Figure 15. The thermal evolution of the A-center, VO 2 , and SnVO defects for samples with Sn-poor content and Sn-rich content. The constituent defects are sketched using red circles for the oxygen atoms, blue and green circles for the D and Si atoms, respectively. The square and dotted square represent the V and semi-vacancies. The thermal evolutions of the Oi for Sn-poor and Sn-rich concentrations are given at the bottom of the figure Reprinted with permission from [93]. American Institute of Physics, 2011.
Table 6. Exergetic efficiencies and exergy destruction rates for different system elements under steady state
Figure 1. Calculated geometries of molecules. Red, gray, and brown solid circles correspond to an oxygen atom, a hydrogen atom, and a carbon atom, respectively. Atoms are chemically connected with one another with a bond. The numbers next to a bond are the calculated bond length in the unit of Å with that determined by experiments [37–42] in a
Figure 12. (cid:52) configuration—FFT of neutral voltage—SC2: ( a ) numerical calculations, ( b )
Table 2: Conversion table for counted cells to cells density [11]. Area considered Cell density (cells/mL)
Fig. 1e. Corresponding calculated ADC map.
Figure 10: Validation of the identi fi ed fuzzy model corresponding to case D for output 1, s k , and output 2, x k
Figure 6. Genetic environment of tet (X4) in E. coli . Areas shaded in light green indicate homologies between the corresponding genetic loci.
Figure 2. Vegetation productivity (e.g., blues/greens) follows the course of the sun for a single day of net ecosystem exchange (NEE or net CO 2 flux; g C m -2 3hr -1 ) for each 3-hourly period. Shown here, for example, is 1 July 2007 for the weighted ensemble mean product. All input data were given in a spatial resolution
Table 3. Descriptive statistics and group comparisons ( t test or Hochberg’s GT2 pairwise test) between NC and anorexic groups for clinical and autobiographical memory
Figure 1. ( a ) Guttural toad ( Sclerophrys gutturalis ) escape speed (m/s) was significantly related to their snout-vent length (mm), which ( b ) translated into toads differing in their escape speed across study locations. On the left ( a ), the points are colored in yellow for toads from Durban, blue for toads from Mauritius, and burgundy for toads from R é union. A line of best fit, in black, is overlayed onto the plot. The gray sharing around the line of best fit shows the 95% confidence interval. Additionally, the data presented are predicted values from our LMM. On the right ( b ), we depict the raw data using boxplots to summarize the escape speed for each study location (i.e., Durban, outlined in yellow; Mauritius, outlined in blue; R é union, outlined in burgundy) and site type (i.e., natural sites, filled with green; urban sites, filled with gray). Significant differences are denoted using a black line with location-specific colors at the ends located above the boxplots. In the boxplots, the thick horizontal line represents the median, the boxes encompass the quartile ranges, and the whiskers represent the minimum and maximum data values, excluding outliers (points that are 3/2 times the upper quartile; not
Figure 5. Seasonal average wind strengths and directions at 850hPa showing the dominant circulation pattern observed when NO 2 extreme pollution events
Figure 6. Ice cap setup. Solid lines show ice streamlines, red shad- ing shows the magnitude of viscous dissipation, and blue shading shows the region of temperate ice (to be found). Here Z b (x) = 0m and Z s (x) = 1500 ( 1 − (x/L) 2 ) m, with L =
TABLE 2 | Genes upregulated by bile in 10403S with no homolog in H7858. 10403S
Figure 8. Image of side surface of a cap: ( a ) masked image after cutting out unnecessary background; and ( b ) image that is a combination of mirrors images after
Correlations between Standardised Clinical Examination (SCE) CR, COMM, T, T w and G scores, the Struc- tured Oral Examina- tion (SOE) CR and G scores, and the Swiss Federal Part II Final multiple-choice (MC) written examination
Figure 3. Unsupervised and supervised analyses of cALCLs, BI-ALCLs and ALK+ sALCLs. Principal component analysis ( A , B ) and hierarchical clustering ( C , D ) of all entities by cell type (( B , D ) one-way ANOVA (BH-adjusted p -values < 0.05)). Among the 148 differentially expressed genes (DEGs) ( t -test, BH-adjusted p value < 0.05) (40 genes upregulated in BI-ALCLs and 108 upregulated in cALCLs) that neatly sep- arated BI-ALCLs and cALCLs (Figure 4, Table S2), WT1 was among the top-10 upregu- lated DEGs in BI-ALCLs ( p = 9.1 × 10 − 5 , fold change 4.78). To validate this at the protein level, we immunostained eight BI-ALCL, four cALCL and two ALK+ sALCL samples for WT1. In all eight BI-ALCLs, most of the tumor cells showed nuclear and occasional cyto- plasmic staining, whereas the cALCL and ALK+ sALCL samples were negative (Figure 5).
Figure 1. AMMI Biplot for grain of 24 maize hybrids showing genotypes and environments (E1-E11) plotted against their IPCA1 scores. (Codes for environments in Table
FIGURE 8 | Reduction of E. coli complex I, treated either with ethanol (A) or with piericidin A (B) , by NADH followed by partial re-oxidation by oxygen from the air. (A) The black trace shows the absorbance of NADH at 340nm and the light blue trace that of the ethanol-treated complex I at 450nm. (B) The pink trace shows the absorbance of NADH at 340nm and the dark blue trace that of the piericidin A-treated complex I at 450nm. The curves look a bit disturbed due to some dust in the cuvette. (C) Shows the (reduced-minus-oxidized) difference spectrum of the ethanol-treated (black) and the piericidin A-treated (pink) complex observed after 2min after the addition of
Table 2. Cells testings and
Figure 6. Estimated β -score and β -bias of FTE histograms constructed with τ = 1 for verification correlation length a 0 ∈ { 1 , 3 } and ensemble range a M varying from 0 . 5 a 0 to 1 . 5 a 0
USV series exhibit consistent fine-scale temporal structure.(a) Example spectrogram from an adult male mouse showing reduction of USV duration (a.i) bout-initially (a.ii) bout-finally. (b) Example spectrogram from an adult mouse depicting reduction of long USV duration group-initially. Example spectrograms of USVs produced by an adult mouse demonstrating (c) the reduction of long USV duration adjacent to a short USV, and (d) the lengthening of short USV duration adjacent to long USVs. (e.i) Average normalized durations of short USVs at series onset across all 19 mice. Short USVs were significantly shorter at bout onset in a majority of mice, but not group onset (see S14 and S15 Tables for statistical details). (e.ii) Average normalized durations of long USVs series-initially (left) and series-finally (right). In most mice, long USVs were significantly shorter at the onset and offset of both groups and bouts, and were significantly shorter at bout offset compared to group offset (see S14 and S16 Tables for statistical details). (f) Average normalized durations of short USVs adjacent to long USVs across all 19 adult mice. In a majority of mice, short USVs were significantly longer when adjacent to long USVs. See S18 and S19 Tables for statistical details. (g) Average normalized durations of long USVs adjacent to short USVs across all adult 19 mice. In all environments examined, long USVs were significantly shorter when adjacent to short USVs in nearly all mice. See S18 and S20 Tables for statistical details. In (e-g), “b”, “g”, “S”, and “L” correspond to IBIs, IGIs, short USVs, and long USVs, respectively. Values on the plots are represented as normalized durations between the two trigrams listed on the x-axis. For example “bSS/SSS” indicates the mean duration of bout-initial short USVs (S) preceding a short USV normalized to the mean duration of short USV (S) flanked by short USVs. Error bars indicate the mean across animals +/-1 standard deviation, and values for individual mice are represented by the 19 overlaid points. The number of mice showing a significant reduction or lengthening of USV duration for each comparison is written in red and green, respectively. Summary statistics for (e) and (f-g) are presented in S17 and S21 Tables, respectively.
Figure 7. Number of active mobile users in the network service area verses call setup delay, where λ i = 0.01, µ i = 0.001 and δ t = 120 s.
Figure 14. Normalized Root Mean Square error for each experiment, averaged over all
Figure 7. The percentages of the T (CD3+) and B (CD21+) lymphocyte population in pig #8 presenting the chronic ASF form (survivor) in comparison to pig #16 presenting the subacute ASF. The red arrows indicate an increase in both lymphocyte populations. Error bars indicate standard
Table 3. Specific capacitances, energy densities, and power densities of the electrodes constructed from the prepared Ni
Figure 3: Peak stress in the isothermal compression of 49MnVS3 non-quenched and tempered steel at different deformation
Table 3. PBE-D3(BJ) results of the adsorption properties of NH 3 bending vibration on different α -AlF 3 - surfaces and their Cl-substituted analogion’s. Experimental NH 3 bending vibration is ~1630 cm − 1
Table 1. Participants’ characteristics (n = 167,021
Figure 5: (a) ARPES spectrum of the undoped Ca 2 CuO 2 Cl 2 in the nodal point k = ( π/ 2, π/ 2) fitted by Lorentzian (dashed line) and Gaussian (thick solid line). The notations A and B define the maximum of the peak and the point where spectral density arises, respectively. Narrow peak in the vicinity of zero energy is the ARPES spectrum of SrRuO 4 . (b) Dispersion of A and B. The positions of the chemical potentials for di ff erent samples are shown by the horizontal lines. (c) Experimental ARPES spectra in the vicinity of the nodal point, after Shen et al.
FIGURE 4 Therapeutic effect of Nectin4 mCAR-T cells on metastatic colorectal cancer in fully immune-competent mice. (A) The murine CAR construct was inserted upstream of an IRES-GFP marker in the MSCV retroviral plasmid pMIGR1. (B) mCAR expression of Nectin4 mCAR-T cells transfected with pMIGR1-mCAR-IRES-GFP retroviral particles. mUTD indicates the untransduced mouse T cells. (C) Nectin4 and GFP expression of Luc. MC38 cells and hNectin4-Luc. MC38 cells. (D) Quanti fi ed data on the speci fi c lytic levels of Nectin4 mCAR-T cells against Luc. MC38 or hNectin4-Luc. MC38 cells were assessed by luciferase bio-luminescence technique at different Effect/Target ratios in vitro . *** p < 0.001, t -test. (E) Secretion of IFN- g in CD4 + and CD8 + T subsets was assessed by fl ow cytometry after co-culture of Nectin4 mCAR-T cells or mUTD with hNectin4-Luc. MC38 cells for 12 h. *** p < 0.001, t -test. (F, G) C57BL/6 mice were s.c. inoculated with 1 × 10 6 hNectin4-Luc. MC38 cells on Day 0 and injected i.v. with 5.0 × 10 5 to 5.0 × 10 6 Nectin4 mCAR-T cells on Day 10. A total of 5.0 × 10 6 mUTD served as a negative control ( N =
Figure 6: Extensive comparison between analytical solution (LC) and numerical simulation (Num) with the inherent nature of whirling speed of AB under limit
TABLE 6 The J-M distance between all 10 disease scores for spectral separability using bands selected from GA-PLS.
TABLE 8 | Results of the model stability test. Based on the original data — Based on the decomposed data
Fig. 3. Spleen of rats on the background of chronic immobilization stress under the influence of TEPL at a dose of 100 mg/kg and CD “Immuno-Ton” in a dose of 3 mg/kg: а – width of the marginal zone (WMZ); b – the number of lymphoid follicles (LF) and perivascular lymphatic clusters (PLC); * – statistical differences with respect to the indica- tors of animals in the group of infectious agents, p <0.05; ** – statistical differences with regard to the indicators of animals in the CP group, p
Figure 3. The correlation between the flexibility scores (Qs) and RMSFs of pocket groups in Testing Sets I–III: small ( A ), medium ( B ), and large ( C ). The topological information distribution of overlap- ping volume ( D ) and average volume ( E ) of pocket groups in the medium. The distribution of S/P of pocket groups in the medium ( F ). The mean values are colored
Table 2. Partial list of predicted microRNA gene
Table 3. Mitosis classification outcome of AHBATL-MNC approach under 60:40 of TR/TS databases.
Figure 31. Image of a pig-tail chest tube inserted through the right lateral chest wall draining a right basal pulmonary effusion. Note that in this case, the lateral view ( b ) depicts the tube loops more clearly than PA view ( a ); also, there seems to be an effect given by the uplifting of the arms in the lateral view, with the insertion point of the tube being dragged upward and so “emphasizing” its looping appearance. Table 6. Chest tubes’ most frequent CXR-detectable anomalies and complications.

========

Problem to work on: Could you reproduce exactly the lines of the entries above, from the one with "Figure 6. Genetic" through the one with "Figure 2. Vegetation", and nothing else?

Worked solution:
Figure 6. Genetic environment of tet (X4) in E. coli . Areas shaded in light green indicate homologies between the corresponding genetic loci.
Figure 2. Vegetation productivity (e.g., blues/greens) follows the course of the sun for a single day of net ecosystem exchange (NEE or net CO 2 flux; g C m -2 3hr -1 ) for each 3-hourly period. Shown here, for example, is 1 July 2007 for the weighted ensemble mean product. All input data were given in a spatial resolution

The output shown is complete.